The legendary Vince Dooley, probably the best-known UGA coach, served as head football coach from 1964 until 1988. In 1979 he also became athletic director, a position he held for the next twenty-five years. Dooley led the Bulldogs to six SEC championships, most memorably in three consecutive championships during the early 1980s.
On December 26, 2000, Mark Richt was named the twenty-fifth head coach in Georgia’s history. In his first four seasons Richt amassed a 42-10 record, winning two SEC Eastern Division titles and one SEC championship.
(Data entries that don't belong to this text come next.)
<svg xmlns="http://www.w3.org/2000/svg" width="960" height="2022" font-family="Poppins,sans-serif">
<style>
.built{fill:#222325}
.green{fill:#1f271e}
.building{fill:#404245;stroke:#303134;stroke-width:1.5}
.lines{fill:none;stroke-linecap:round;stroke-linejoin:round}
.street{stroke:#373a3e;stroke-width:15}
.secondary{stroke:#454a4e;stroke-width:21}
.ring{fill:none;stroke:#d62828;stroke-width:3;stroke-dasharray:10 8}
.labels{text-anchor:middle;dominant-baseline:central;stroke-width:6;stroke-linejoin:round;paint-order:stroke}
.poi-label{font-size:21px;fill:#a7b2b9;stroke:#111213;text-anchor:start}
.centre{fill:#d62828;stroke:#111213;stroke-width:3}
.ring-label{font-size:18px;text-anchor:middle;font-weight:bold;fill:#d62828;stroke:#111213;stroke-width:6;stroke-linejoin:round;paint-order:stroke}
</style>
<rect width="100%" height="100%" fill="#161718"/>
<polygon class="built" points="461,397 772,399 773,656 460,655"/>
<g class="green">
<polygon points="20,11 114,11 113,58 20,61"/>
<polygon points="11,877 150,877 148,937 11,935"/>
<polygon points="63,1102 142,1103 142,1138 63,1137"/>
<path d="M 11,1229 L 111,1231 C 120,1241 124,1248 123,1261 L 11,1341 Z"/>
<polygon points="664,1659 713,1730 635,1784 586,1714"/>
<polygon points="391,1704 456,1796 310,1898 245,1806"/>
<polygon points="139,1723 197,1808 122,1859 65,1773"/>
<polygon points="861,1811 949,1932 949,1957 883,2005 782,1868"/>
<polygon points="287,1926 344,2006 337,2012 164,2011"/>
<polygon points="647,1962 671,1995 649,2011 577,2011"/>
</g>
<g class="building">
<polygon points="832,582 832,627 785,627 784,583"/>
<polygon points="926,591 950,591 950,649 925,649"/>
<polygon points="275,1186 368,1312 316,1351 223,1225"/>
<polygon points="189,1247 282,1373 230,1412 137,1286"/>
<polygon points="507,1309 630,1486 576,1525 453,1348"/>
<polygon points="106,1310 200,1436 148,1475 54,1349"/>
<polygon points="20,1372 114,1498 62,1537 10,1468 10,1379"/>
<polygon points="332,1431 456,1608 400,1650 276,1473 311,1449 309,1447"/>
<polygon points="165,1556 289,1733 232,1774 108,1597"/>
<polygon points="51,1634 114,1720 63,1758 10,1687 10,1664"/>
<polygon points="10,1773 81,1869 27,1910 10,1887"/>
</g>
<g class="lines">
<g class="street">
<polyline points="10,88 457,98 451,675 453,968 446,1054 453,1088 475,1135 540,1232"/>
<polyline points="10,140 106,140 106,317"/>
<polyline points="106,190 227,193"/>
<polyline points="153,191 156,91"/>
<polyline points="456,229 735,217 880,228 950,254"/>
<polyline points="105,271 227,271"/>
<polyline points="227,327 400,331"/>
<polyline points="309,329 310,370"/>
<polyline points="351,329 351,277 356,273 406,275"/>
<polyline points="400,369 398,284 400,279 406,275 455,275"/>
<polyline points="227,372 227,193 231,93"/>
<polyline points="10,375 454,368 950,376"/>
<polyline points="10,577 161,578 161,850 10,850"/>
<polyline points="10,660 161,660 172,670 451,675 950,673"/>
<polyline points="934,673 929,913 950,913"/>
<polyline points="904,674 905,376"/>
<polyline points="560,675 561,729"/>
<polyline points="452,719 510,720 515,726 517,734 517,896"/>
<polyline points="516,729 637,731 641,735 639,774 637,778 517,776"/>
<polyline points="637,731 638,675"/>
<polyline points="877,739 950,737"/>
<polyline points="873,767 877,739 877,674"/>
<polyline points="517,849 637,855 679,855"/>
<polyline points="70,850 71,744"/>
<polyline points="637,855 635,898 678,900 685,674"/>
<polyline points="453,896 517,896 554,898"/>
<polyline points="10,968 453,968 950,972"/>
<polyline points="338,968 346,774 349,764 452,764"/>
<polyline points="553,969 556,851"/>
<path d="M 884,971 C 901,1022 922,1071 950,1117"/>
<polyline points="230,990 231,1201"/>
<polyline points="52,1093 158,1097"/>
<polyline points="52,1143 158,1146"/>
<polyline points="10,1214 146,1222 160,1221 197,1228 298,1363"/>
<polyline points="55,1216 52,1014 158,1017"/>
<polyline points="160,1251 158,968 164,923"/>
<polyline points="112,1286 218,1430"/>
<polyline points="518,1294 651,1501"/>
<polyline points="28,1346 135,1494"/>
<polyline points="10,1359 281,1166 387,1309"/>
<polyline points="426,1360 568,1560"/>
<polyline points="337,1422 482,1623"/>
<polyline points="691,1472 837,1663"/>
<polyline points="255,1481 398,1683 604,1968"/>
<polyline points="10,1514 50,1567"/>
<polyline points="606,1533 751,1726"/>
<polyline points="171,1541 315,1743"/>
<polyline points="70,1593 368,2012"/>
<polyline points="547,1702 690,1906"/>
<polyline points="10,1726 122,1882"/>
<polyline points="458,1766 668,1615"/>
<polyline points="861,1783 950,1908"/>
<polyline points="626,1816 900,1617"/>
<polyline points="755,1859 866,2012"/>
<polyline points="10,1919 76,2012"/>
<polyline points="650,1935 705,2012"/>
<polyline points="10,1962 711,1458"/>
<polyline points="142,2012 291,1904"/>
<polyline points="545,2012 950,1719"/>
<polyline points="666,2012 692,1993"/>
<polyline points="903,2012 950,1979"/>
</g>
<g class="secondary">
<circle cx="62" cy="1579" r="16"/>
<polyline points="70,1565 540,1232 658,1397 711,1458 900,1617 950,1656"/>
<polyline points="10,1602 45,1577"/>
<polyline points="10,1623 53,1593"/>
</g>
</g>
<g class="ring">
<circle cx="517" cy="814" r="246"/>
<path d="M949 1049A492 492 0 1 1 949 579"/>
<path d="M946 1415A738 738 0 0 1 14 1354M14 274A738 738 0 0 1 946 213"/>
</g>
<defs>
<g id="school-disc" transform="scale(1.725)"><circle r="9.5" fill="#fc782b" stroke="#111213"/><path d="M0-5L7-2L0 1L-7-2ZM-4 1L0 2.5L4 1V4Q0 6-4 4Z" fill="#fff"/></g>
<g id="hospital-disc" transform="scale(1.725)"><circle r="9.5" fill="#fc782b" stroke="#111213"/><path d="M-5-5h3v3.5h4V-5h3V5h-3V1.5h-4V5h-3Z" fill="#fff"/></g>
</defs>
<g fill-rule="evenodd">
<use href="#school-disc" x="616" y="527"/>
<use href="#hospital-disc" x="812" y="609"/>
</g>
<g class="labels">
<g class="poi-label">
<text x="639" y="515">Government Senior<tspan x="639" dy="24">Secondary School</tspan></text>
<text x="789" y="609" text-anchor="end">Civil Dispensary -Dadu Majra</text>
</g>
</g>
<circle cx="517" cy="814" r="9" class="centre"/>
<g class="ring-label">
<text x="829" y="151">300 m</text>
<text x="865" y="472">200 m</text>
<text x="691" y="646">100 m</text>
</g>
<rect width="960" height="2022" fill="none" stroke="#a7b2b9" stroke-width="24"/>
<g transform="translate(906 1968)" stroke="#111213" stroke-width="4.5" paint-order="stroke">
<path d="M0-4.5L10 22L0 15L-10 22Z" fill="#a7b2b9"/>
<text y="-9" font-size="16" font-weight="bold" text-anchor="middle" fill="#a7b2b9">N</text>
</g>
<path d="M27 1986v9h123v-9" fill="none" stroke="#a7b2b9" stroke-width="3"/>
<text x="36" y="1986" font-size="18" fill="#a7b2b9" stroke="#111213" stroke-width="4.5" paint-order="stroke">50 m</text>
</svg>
The 2002 UGA team, which finished 13-1, won the school’s first SEC championship in twenty years before beating Florida State University in the Sugar Bowl. Richt led the Bulldogs for fifteen seasons, amassing a 145-51 record, two SEC championship berths, and nine bowl wins.
In 2015 Richt was fired after losing essential games to Alabama, Florida, and Tennessee. Alabama defensive coordinator Kirby Smart was named the new head coach in December 2015.
The team’s fortunes improved upon Smart’s arrival, but hopes that the team would gain its first national title since 1980 were dashed by a three-point loss to the Alabama Crimson Tide in the championship game in 2018. Georgia played Alabama again in the championship game in January 2022, but this time won decisively and ended a forty-one year wait in holding the title of National Champions. The team went undefeated the following season and won the January 2023 national championship game against Texas Christian University.
Notable Players
Frank Sinkwich played at Georgia from 1940 to 1942, winning the Heisman in 1942. He later went on to be a first-round draft pick of the NFL’s Detroit Lions.
Fran Tarkenton played as quarterback at UGA from 1958 to 1960. He was later inducted into the Pro Football Hall of Fame after revolutionizing the quarterback position; he was one of the first NFL quarterbacks who could run or throw the ball on the move. He led the Minnesota Vikings to three Super Bowls.
Herschel Walker, who played in Athens from 1980 to 1982, is one of the greatest players in college football history. He won the Heisman in 1982 after finishing second for the award in 1981 and third as a freshman in 1980. Walker first played professionally in the United States Football League (USFL) and set the all-time professional single-season rushing record. After the USFL folded and many of its players joined NFL squads, Walker went on to post an all-pro career with the Dallas Cowboys, Minnesota Vikings, Philadelphia Eagles, and New York Giants.
At least fourteen members of the College Football Hall of Fame played or coached at Georgia: coaches include Glenn “Pop” Warner (inducted in 1951), Dooley (1994), and Wally Butts (1997); players include Sinkwich (1954), Bob McWhorter (1954), Trippi (1959), Vernon “Catfish” Smith (1979), Bill Hartman (1984), Tarkenton (1987), Bill Stanfill (1998), Walker (1999), Terry Hoage (2000), Kevin Butler (2001), and John Rauch (2003).
For a decade, Georgia earned a reputation for sending more running backs to the NFL than any other school in the nation. The list includes first- or second-round NFL draft picks Lars Tate (drafted in 1988), Tim Worley (1989), Rodney Hampton (1990), Garrison Hearst (1993), and Robert Edwards (1998), as well as sixth-round pick Terrell Davis (1995), who went on to lead the NFL in rushing and to receive Most Valuable Player honors in the 1998 Super Bowl.